Request: make Scrivener’s outline view more like an actual outliner

I’m so surprised that the outline view in Scrivener has almost no traditional outliner functionality.

To me, an outliner is about … quickly creating an outline, preferably from the keyboard. I should be able to hit “enter” and get an item underneath the line my cursor is currently in. I should be able to hit “tab” and indent the currently selected line one level. Etc. etc. Everyone’s familiar with these basic outliner functions, whether we’ve met them in Workflowy or Checkvist or Wunderlist or what have you.

This seems obvious enough that I actually wonder if I’m missing something. Are there just unorthodox keyboard shortcuts that I don’t know about, for using the outliner in Scrivener?

Both of these functions exist already. Enter to create a new item, Ctrl-Cmd-arrow to shift it up, down, left, or right in the Mac version, Ctrl-arrow in the Windows version.

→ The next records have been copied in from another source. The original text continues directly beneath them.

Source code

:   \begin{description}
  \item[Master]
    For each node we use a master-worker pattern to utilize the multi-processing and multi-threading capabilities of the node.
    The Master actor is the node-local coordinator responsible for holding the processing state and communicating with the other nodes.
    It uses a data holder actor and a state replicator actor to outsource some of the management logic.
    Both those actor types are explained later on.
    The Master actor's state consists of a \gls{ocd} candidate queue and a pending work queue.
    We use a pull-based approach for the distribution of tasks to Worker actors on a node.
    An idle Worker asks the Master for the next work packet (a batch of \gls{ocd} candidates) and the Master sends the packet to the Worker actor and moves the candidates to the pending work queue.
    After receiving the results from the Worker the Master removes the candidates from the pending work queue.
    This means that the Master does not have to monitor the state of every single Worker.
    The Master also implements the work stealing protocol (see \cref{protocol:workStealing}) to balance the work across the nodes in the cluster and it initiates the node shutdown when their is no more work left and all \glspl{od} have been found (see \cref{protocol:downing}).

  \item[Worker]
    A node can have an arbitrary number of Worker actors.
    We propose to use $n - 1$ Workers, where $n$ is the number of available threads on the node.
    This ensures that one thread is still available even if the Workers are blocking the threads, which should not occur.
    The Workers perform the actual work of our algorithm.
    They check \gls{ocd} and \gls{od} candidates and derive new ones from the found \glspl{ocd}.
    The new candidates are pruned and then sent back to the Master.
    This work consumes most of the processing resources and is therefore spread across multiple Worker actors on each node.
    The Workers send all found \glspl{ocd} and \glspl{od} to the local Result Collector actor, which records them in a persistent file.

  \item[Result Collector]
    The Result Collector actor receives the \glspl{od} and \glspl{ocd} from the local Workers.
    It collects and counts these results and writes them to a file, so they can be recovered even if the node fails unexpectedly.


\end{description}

Are you actually in the Outline view, or elsewhere?

Katherine

You might have disabled return key item creation, in the Behaviors: Return Key preference pane.

We did experiment with using the Tab key for a while. The problem is that Tab is also used to jump between editable text cells in the outline. That meant the shortcut would do one thing if your cursor was in one place and another thing if it was in another place. Overall it felt very inconsistent and even after several months of trying to get used to it, it was too unpredictable for muscle memory to figure it out.

Meanwhile the spatial arrow-based movement keys consistently work in every view mode, including the binder. You don’t have to learn one set of shortcuts for this view and another for that. In fact, they even work on text itself, moving paragraphs up and down and changing their indents. Couldn’t do most of the above with the Tab key!

Second tip: to make outlining even faster, hide synopses (right-click in the column header bar area to set up column settings). With synopses, the first Return goes to the synopsis field, and then the second return ends editing, and then you need a third to make a new item. With synopses off you only need to hit Return twice to make a new item—still not quite as smooth as you might like, but if it really bothers you ⌘N works better.

This is all very helpful. Thanks especially for the practical, time-saving tips about turning off synopses and using cmd-N for a quick new item! That’s the kind of effort-saving stuff that makes a program pleasant to use.

However, I believe I have discovered a bug! The tab-alternative shortcuts mentioned (ctrl-cmd-arrow) stop working when I fuss with columns. I had this occur twice, in two separate projects: at first, the shortcuts were working just dandy. Then, so I could start doing some focused outlining, I deselected most of the column view options (label, status, etc.), so I had just the “bare” outline in front of me. Suddenly, ctrl-cmd-arrow stopped working.

I work on both Mac and Windows. I’m currently on my Mac, running High Sierra 10.13.4, and using Scrivener 3.0.2.

Hmm, I haven’t encountered that one myself. If you find a route to reproduction it would be appreciated. On the Mac though, do make sure that in managing the column headings you didn’t at some point click on a heading (you’ll see an up/down arrow in the header row if did). That’ll mean you’ve sorted the view—and obviously that would inhibit manual movement of items.

I did neglect to notice your forum tag. On PC the shortcut is Shift+Ctrl+Arrows (not currently applicable to the text editor in the stable version).

You’re good, hah! Both times, I had, in my fussing with columns, accidentally activated the sorting function. On your suggestion, I made sure it was turned off, and then it worked just fine. Thank you!